━━━ Texto do exercício

Na sexta-feira passada, 10 de março, terminou em São Paulo o colóquio Missão Integral: caminhos e perspectivas no século 21, convocado pela Visão Mundial e patrocinado por várias organizações cristãs de serviço social. Participaram 50 líderes evangélicos entre pastores, professores e professoras de teologia, executivos de organizações cristãs e outros líderes de igrejas interessados em pensar e orar acerca dos novos caminhos da Missão Integral (MI). Os três dias transcorreram entre apresentações breves (não houve conferências magistrais), mesas de diálogo, testemunhos de vida, celebrações litúrgicas e muita camaradagem.

 

As apresentações principais estiveram a cargo de Ariovaldo Ramos, C. René Padilla (Equador-Argentina), Valdir Steuernagel, Ed René Kivitz, Ruth Padilla DeBorst (Argentina-Costa Rica), Carlos Bezerra Jr. (Deputado e presidente da Comissão de Direitos Humanos da Assembleia Legislativa de São Paulo), Alexandre Brasil, Ricardo Wesley Borges, Ziel Machado, Regina Sanchez, Serguem Silva, Paulo Junior, André Rasta, Ronilso Pacheco, Fellipe dos Anjos, Gedeon Freire e Harold Segura (Colômbia-Costa Rica).

 

Como moderadores das mesas de diálogo participaram Welinton Pereira, Luiz Felipe Xavier, Jonathan Menezes e Christian Gillis. E nas celebrações litúrgicas participou Carlinhos Veiga, reconhecido artista brasileiro. O professor Jung Mo Sung, teólogo e educador católico, docente da Universidade Metodista de São Paulo e umas das vozes mais respeitadas da teologia latino-americana, esteve presente no segundo dia do encontro. A presença das mulheres foi bastante escassa (4 ou 5), como também das pessoas mais jovens e afrodescendentes.

━━━━━━
━━━ Dados fornecidos

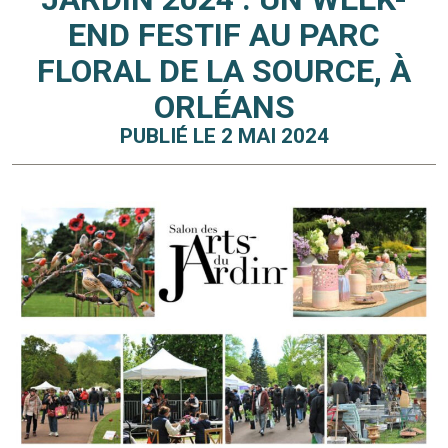
END FESTIF AU PARC
FLORAL DE LA SOURCE, À
ORLÉANS
PUBLIÉ LE 2 MAI 2024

━━━━━━

* Conjunto de tarefas:
A: Traduza para o inglês a seguinte frase do texto do exercício: "E nas celebrações litúrgicas participou Carlinhos Veiga, reconhecido artista brasileiro."
B: Segundo o texto do exercício, quantos líderes evangélicos participaram do colóquio em São Paulo?

* Soluções por tarefa:
A: Carlinhos Veiga, a renowned Brazilian artist, took part in the liturgical celebrations.

B: Participaram 50 líderes evangélicos.